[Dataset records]
+++++
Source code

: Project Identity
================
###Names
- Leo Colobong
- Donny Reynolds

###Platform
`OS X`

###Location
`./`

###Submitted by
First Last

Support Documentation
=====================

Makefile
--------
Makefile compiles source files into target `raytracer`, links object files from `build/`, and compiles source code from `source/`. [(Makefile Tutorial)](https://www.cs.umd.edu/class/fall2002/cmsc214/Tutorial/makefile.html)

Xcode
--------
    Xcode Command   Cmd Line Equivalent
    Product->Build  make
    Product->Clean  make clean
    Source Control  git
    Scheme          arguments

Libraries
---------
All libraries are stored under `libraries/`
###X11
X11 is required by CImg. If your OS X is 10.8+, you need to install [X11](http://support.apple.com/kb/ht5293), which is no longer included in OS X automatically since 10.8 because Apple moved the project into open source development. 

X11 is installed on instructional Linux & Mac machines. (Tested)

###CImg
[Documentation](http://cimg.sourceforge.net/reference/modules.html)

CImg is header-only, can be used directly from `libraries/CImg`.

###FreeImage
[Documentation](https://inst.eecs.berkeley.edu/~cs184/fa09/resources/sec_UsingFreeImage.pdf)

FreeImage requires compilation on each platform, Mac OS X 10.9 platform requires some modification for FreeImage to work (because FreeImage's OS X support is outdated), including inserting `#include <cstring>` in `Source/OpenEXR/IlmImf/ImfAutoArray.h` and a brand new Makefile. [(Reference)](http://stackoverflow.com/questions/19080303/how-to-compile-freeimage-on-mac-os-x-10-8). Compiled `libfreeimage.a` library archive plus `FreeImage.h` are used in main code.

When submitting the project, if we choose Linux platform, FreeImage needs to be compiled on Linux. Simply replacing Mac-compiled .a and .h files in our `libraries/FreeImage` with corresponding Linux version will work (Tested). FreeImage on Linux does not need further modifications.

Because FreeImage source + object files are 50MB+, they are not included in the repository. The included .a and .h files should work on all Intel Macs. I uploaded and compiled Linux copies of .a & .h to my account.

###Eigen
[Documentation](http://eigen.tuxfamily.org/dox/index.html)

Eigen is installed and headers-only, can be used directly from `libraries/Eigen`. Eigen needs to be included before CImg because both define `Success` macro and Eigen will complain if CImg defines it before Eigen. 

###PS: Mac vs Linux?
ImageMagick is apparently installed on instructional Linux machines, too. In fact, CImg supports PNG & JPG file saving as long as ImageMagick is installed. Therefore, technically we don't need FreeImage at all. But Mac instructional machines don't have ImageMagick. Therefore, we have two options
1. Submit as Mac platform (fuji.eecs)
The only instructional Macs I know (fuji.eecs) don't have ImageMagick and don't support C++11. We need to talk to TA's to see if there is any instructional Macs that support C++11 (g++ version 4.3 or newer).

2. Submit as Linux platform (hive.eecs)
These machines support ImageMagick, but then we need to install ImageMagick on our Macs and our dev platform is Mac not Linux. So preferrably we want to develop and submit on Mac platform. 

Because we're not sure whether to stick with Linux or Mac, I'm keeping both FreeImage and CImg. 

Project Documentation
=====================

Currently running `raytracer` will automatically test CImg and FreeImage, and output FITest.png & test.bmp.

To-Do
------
+++++
_Problem to solve_: Copy every record precisely, omitting nothing.

_The completed task_:
Source code

: Project Identity
================
###Names
- Leo Colobong
- Donny Reynolds

###Platform
`OS X`

###Location
`./`

###Submitted by
First Last

Support Documentation
=====================

Makefile
--------
Makefile compiles source files into target `raytracer`, links object files from `build/`, and compiles source code from `source/`. [(Makefile Tutorial)](https://www.cs.umd.edu/class/fall2002/cmsc214/Tutorial/makefile.html)

Xcode
--------
    Xcode Command   Cmd Line Equivalent
    Product->Build  make
    Product->Clean  make clean
    Source Control  git
    Scheme          arguments

Libraries
---------
All libraries are stored under `libraries/`
###X11
X11 is required by CImg. If your OS X is 10.8+, you need to install [X11](http://support.apple.com/kb/ht5293), which is no longer included in OS X automatically since 10.8 because Apple moved the project into open source development. 

X11 is installed on instructional Linux & Mac machines. (Tested)

###CImg
[Documentation](http://cimg.sourceforge.net/reference/modules.html)

CImg is header-only, can be used directly from `libraries/CImg`.

###FreeImage
[Documentation](https://inst.eecs.berkeley.edu/~cs184/fa09/resources/sec_UsingFreeImage.pdf)

FreeImage requires compilation on each platform, Mac OS X 10.9 platform requires some modification for FreeImage to work (because FreeImage's OS X support is outdated), including inserting `#include <cstring>` in `Source/OpenEXR/IlmImf/ImfAutoArray.h` and a brand new Makefile. [(Reference)](http://stackoverflow.com/questions/19080303/how-to-compile-freeimage-on-mac-os-x-10-8). Compiled `libfreeimage.a` library archive plus `FreeImage.h` are used in main code.

When submitting the project, if we choose Linux platform, FreeImage needs to be compiled on Linux. Simply replacing Mac-compiled .a and .h files in our `libraries/FreeImage` with corresponding Linux version will work (Tested). FreeImage on Linux does not need further modifications.

Because FreeImage source + object files are 50MB+, they are not included in the repository. The included .a and .h files should work on all Intel Macs. I uploaded and compiled Linux copies of .a & .h to my account.

###Eigen
[Documentation](http://eigen.tuxfamily.org/dox/index.html)

Eigen is installed and headers-only, can be used directly from `libraries/Eigen`. Eigen needs to be included before CImg because both define `Success` macro and Eigen will complain if CImg defines it before Eigen. 

###PS: Mac vs Linux?
ImageMagick is apparently installed on instructional Linux machines, too. In fact, CImg supports PNG & JPG file saving as long as ImageMagick is installed. Therefore, technically we don't need FreeImage at all. But Mac instructional machines don't have ImageMagick. Therefore, we have two options
1. Submit as Mac platform (fuji.eecs)
The only instructional Macs I know (fuji.eecs) don't have ImageMagick and don't support C++11. We need to talk to TA's to see if there is any instructional Macs that support C++11 (g++ version 4.3 or newer).

2. Submit as Linux platform (hive.eecs)
These machines support ImageMagick, but then we need to install ImageMagick on our Macs and our dev platform is Mac not Linux. So preferrably we want to develop and submit on Mac platform. 

Because we're not sure whether to stick with Linux or Mac, I'm keeping both FreeImage and CImg. 

Project Documentation
=====================

Currently running `raytracer` will automatically test CImg and FreeImage, and output FITest.png & test.bmp.

To-Do
------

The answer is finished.